Coronavirus Crisis Vindicates the FCC’s ‘Net Neutrality’ Rollback is the title of a Wall Street Journal op-ed. The subtitle is: In Europe, meanwhile, heavy-handed regulation is forcing internet providers to throttle video speeds.
The article is behind a paywall. The title and subtitle summarize it nicely. The following excerpts tell more.
The widespread imposition of stay-at-home orders has underscored the critical role that access to the internet plays in modern society. In Europe, networks have struggled to meet bandwidth demand. U.S. networks have faced fewer problems adjusting to the increase in demand. The European Union has embraced a heavy-handed regulatory scheme designed to allocate access to the existing network, while the U.S. has emphasized private investment to expand network capacity.
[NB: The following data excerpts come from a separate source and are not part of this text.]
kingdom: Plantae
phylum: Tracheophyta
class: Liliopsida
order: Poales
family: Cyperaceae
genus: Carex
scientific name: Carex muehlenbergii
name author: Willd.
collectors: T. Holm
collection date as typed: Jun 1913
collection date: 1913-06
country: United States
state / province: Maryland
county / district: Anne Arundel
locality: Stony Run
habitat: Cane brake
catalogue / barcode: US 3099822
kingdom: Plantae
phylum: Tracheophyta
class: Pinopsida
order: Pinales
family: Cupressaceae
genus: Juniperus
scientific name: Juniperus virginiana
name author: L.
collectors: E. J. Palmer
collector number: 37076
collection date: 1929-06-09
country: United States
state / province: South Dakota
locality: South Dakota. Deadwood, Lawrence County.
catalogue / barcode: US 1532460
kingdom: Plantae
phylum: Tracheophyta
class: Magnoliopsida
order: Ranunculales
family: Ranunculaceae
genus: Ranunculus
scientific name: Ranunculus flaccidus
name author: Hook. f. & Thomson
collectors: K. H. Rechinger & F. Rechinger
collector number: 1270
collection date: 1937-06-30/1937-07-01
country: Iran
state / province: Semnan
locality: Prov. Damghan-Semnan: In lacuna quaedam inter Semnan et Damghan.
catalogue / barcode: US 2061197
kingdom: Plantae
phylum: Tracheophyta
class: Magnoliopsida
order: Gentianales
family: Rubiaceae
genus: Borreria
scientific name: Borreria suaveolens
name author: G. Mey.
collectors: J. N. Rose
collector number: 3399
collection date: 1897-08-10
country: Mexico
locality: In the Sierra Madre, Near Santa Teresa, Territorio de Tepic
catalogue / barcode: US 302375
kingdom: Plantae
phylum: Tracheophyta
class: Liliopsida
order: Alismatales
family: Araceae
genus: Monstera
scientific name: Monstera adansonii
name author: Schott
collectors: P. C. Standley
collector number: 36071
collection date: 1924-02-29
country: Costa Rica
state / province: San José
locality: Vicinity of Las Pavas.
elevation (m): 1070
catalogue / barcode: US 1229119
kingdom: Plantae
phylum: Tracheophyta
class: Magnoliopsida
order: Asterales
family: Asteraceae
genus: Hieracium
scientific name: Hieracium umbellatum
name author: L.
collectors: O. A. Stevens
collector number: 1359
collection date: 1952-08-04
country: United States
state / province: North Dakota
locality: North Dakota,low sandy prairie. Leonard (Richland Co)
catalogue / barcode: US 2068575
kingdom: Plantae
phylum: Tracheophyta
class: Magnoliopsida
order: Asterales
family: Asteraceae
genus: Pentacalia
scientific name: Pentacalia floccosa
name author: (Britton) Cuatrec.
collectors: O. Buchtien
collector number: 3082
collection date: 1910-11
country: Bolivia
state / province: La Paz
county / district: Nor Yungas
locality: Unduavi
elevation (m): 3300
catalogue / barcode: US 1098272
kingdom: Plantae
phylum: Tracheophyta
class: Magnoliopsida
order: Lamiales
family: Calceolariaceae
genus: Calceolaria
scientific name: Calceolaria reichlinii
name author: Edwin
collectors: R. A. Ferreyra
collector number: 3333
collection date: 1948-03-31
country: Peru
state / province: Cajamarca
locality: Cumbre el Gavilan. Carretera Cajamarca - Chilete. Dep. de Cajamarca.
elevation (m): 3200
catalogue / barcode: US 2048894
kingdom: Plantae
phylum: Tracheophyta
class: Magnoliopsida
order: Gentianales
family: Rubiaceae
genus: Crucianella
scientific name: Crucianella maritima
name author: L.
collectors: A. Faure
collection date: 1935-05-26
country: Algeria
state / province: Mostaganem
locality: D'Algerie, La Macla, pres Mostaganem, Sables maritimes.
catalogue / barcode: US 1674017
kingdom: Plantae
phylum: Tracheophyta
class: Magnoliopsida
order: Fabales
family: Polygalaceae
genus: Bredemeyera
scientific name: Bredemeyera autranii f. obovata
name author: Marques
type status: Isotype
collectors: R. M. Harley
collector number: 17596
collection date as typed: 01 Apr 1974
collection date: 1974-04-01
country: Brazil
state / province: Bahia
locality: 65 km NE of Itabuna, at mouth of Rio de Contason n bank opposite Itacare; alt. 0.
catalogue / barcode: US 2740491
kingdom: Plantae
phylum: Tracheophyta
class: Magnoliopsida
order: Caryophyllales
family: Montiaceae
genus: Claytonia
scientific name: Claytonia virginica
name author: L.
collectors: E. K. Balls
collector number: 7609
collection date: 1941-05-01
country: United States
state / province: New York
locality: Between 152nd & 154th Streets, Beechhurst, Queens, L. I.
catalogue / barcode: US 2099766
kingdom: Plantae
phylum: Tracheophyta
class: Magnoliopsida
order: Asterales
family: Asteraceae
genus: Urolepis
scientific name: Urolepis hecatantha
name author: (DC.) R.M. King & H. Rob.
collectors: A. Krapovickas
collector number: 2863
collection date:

European regulators were guided by the legal system developed to govern traditional telephone service largely built with taxpayer funds. Rather than fold the internet into an outdated legal regime developed for a different era, the American vision concentrates on encouraging telephone and cable companies to compete by investing to increase their bandwidth. The only major deviation from this pattern occurred in 2015, when the Federal Communications Commission adopted a “net neutrality” rule applying legacy telephone regulation to the internet for the first time. The agency returned to its longstanding investment-oriented policy in 2018.
The U.S. and EU have seen dramatically different investment and utilization. Between 2010 and 2016, American providers invested on average annually 2.35 times as much per household as their European counterparts. This allowed the average U.S. household to consume more than three times as much data as the average European household in 2017, according to Cisco. [End].
The article doesn't say what net neutrality is. Wikipedia and Investopedia say more.